I admit I hadn't noticed the disappearance of the special theatrical event award until Griffin's funny title began rankling her fans on the Web. But does it make sense to pit Colin Quinn's shrewd historical/political solo comedy, "Long Story Short," and John Leguizamo's new one-man memoir "Ghetto Klown" against, for example, such a celebrated, conventional play as the upcoming "Jerusalem"?
Certainly, it doesn't make sense to Eva Price, a presenter of Griffin's show and a producer (with Jerry Seinfeld) of "Long Story Short" and last season's painfully enjoyable Carrie Fisher's "Wishful Drinking."
"I'm really sad that the category went away," she said this week. "These artists who create unique and special Broadway fare have little to no chance of winning Broadway's most prestigious award. I wish I understood this and I think many of the stars I've worked with on Broadway would love to understand as well."
To understand, I turned to Ted Chapin, levelheaded and good-humored chairman of the American Theatre Wing, which runs the Tonys with the Broadway League. According to Chapin, the special theatrical event award grew out of uneasiness with "Contact," Susan Stroman's dazzling dance play that had no words and no live music but which won the Tony for best musical in 2000.

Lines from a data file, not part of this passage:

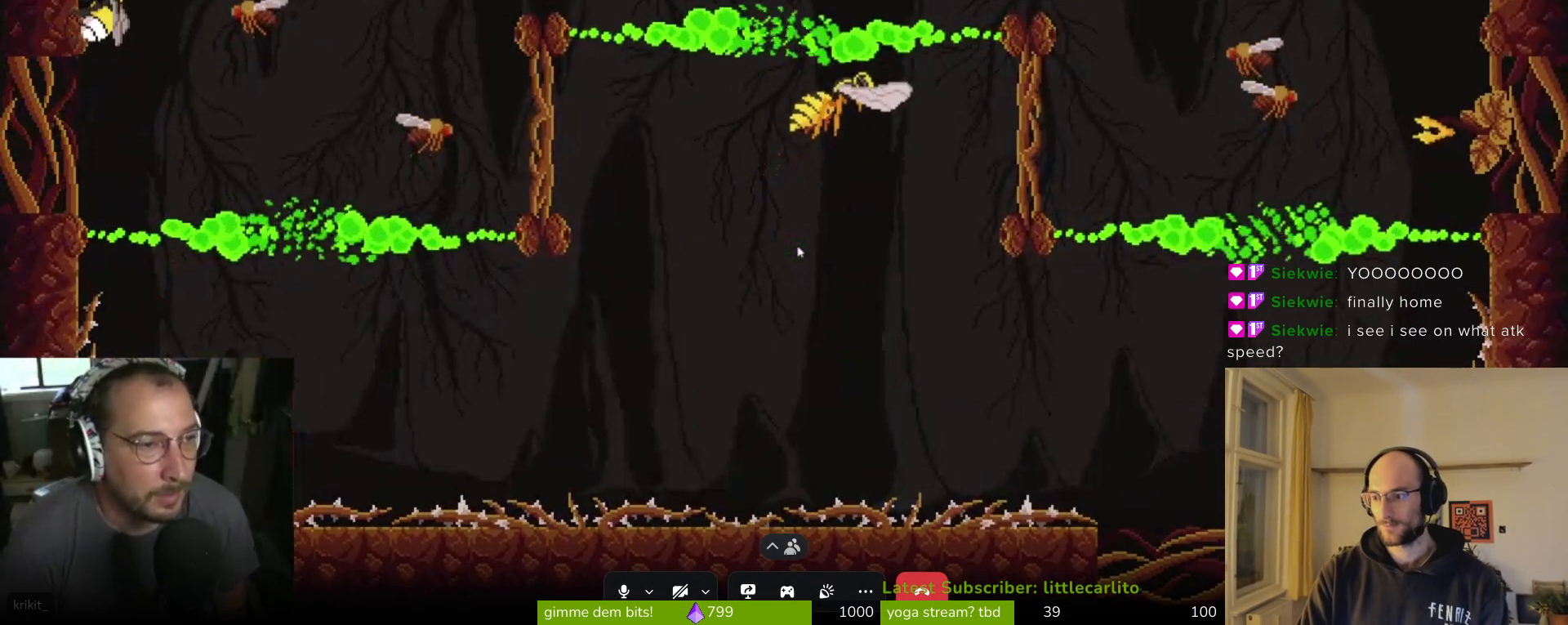
{"buttons": [], "left_stick": "right", "events": [[67, "CROSS", "down"], [133, "left_stick", "right"], [200, "CROSS", "up"]]}
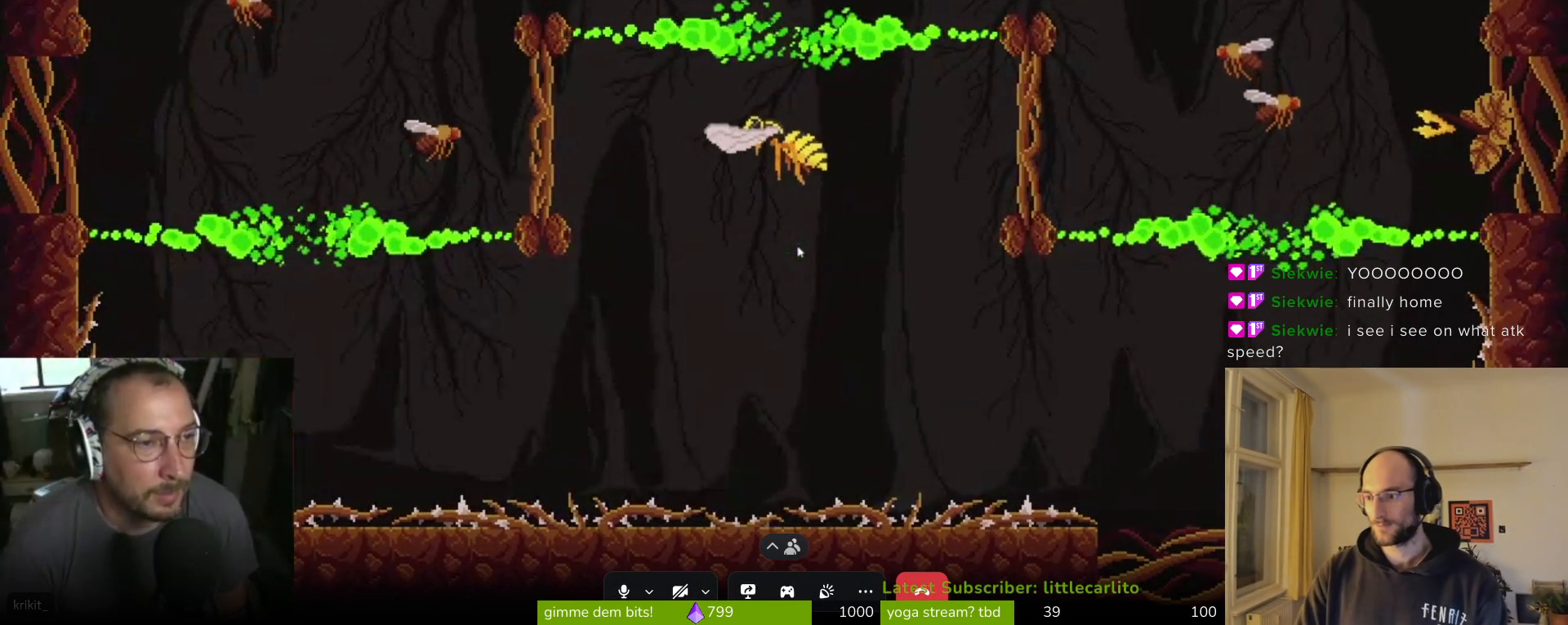
{"buttons": [], "left_stick": "right", "events": [[133, "R1", "down"], [167, "CROSS", "down"], [167, "SQUARE", "down"], [300, "CROSS", "up"], [300, "R1", "up"], [300, "SQUARE", "up"]]}
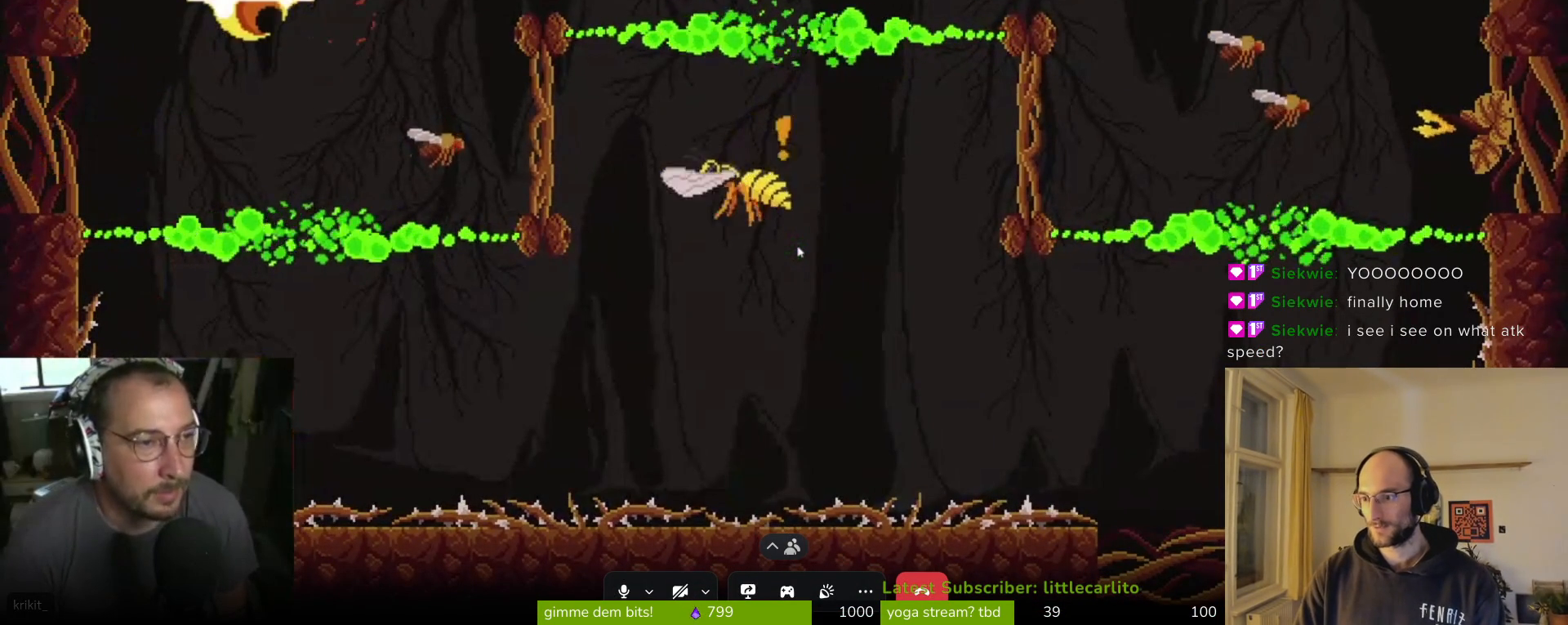
{"buttons": [], "left_stick": "up-left", "events": [[167, "CROSS", "down"], [167, "left_stick", "up-left"], [200, "SQUARE", "down"], [300, "left_stick", "up-right"], [367, "SQUARE", "up"], [400, "CROSS", "up"], [500, "left_stick", "up-left"]]}
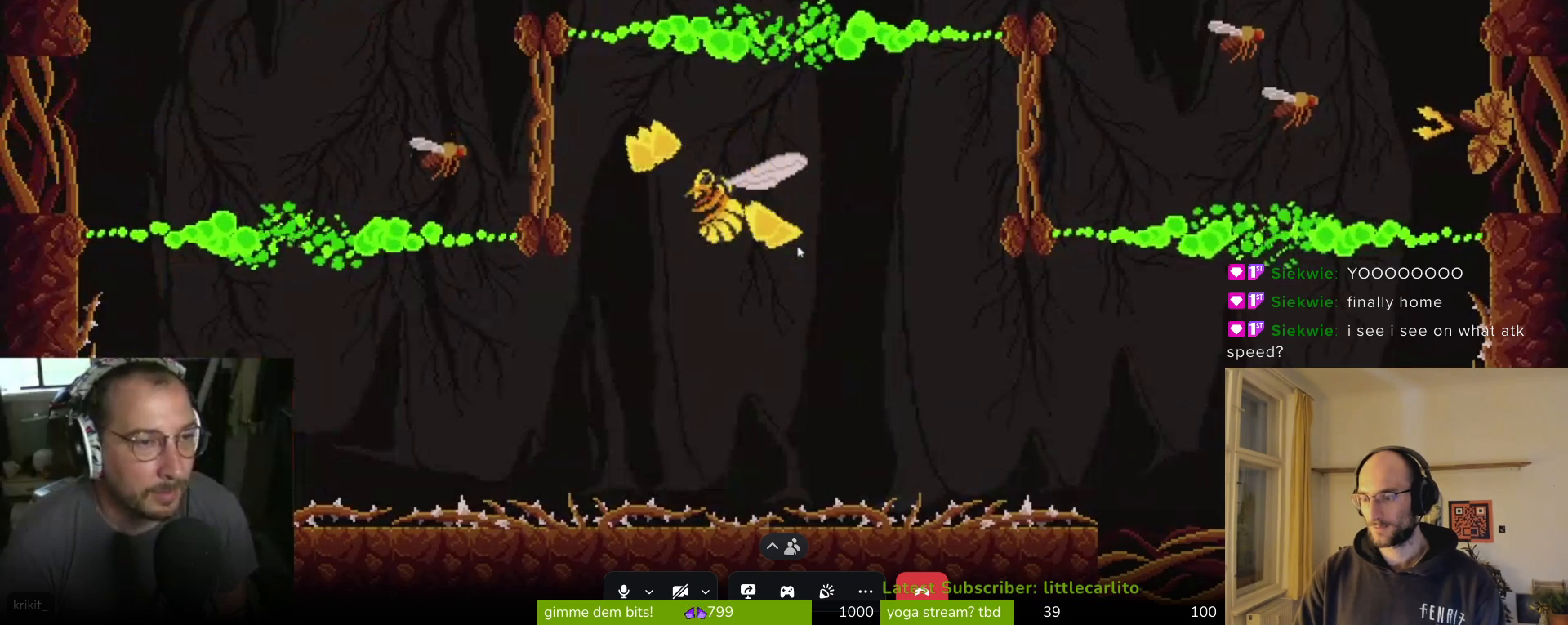
{"buttons": [], "left_stick": "center", "events": [[33, "left_stick", "left"], [200, "left_stick", "right"], [367, "left_stick", "center"]]}
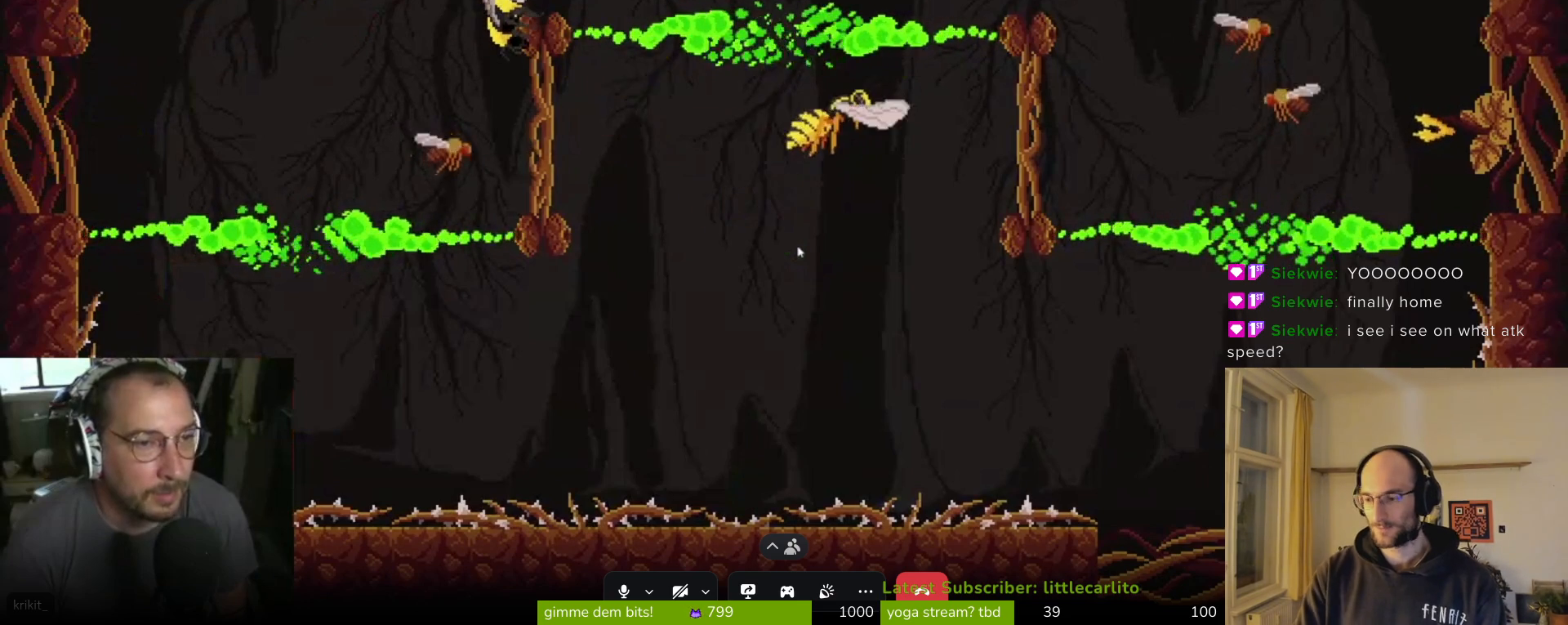
{"buttons": [], "left_stick": "down-right", "events": [[367, "left_stick", "down"], [500, "left_stick", "down-right"]]}
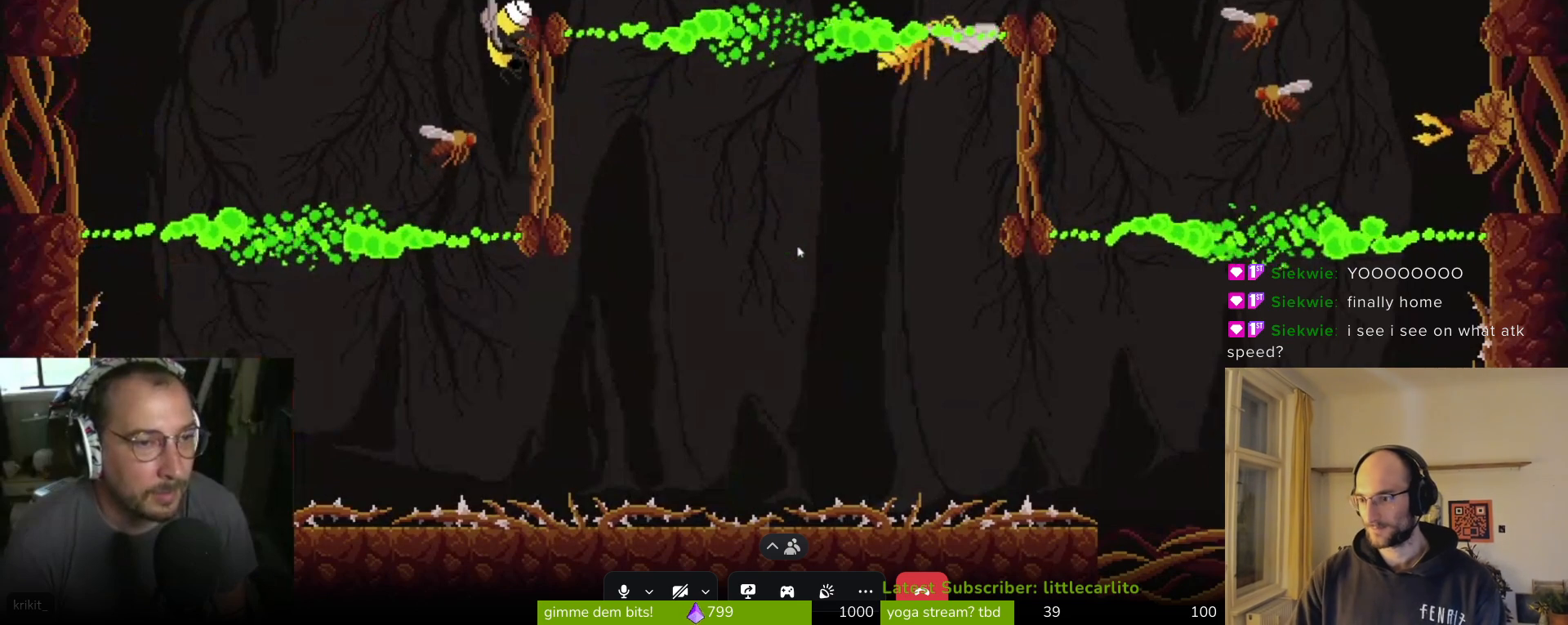
{"buttons": [], "left_stick": "right", "events": [[267, "SQUARE", "down"], [367, "SQUARE", "up"], [500, "left_stick", "right"]]}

"A room full of honorable people said 'it's wonderful,' 'it's brilliant,' 'but is it really a musical?," he recalls from the creation.
But the first year of the prize went to "Blast," which Chapin accurately describes as a "third-rate halftime show" that happened to have been booked into a Broadway theater. "Then we had a few years when there were only one-woman shows." (In 2002, Elaine Stritch, Bea Arthur and Barbara Cook.) "So this became the one-woman show award."
There were no awards given in 2004 and 2008, and only one nominee ("Bridge & Tunnel") in 2006. "It got to the point that we felt things were being geared for the award," by which he means things that wouldn't ordinarily have even been on Broadway, such as "Suzanne Somers pushing a cart full of ThighMasters" in 2005.
"So we decided to be honorable," he says about retiring the category. Oddly, this decision happened in 2009 after Liza Minnelli's comeback spectacular beat Will Ferrell's satire about George W. Bush - each a worthy candidate in the category for things that don't fit anywhere else.
Chapin wants to make sure we know that individual special Tonys can still be given "to something that's really pretty special. That puts the burden on the administration to act properly, which occasionally it does, and, in its wisdom, grant a special Tony to something that is sensational."
This distinction seems reasonable, unless one considers all the artists and productions that have won Tonys without having to be so special. Would Billy Crystal's wonderful autobiographical solo have been recognized in 2005 if there hadn't been a category created expressly for this kind of odd fit? Would the exhilarating boundary-breaking "Def Poetry Jam" have had a Tony in 2003 if there hadn't already been a slot made for it?
Wouldn't it make more sense, and be more responsive to the changes around us, if the special theatrical event Tony were reinstated and, like all the other Tonys, only given when there were more than two nominees in the category?
This could not include Kathy Griffin, because she isn't going to be here long enough to invite all the Tony voters. But even she seems surprised - OK, amused - at being excluded. "I just assumed that I would get one based on my natural charm and because there will be so much cursing," she says, suggesting both a promise and a threat.
Asked if we might expect Spider-Man jokes, she confirms "Yes, I am going to be dipping into that web." As a specialist in the impolite observation, she appreciates that her gig - "just me and a microphone" - will be followed into the Belasco Theatre by a Neil LaBute play called "Fat Pig."
Most of all, she seems stunned that she can't get a Tony for best title on Broadway.
Who knows? Maybe her title will remind Broadway to make room again for special events at the theater party.